[Extracted records]
+ + +

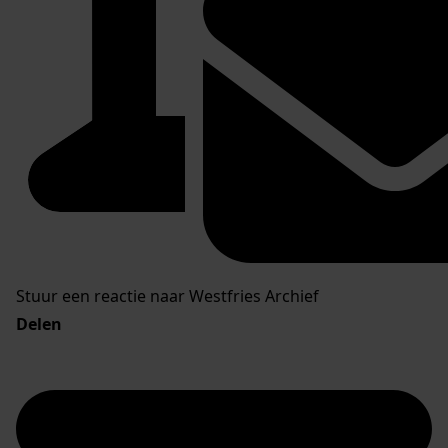
Stuur een reactie naar Westfries Archief
Delen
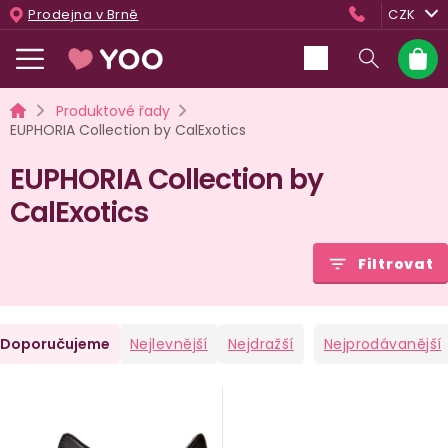
Přejít
Prodejna v Brně
CZK
na
obsah
Nákup
košík
Domů
Produktové řady
EUPHORIA Collection by CalExotics
EUPHORIA Collection by
CalExotics
Filtrovat
Ř
Doporučujeme
Nejlevnější
Nejdražší
Nejprodávanější
a
V
e
ý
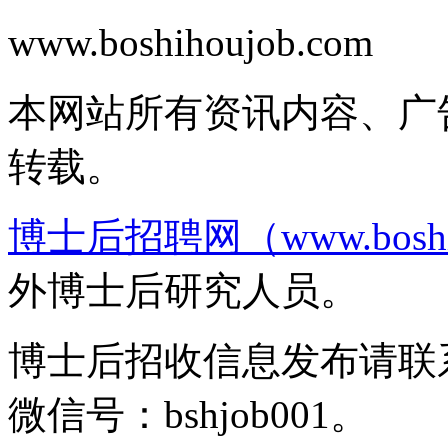
www.boshihoujob.com
皖I
本网站所有资讯内容、广
转载。
博士后招聘网（www.boshih
外博士后研究人员。
博士后招收信息发布请联系邮箱b
微信号：bshjob001。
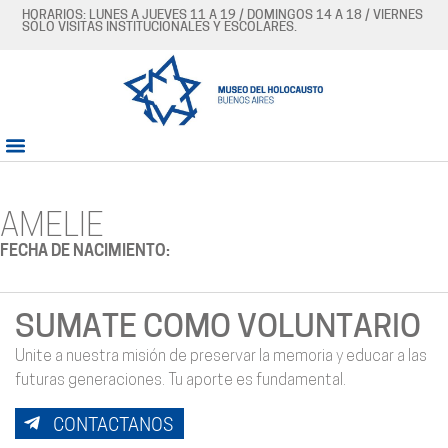
HORARIOS: LUNES A JUEVES 11 A 19 / DOMINGOS 14 A 18 / VIERNES
SÓLO VISITAS INSTITUCIONALES Y ESCOLARES.
AMELIE
FECHA DE NACIMIENTO:
SUMATE COMO VOLUNTARIO
Unite a nuestra misión de preservar la memoria y educar a las
futuras generaciones. Tu aporte es fundamental.
CONTACTANOS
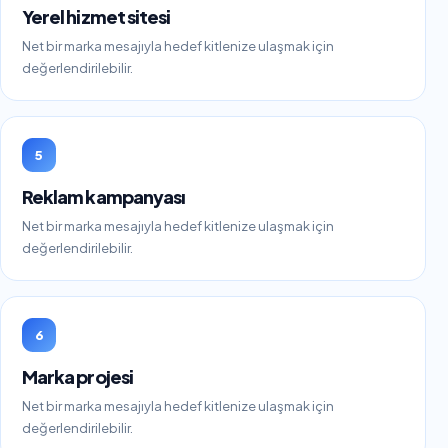
Yerel hizmet sitesi
Net bir marka mesajıyla hedef kitlenize ulaşmak için
değerlendirilebilir.
5
Reklam kampanyası
Net bir marka mesajıyla hedef kitlenize ulaşmak için
değerlendirilebilir.
6
Marka projesi
Net bir marka mesajıyla hedef kitlenize ulaşmak için
değerlendirilebilir.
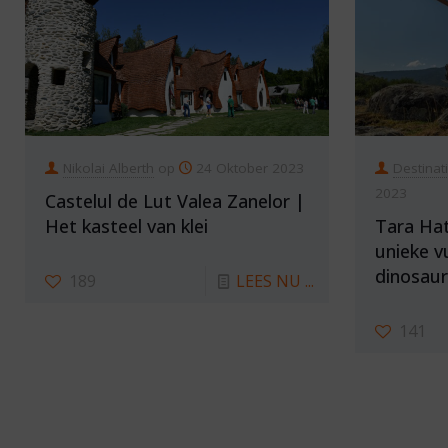
Nikolai Alberth
op
24 Oktober 2023
Destinat
2023
Castelul de Lut Valea Zanelor |
Het kasteel van klei
Tara Hat
unieke v
dinosaur
189
LEES NU ...
141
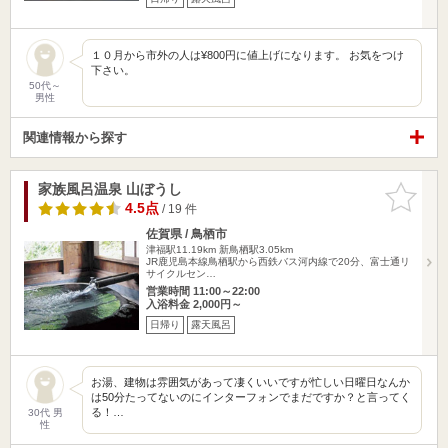
１０月から市外の人は¥800円に値上げになります。 お気をつけ
下さい。
50代～
男性
関連情報から探す
家族風呂温泉 山ぼうし
お気に入
りに追加
4.5点
/ 19 件
佐賀県 / 鳥栖市
津福駅11.19km
新鳥栖駅3.05km
JR鹿児島本線鳥栖駅から西鉄バス河内線で20分、富士通リ
サイクルセン…
営業時間 11:00～22:00
入浴料金 2,000円～
日帰り
露天風呂
お湯、建物は雰囲気があって凄くいいですが忙しい日曜日なんか
は50分たってないのにインターフォンでまだですか？と言ってく
る！…
30代 男
性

+ + +

*Assignment*
Looking at the records above, count the lines with the word "EUPHORIA" in them; reply with the number only.

*Task output*
2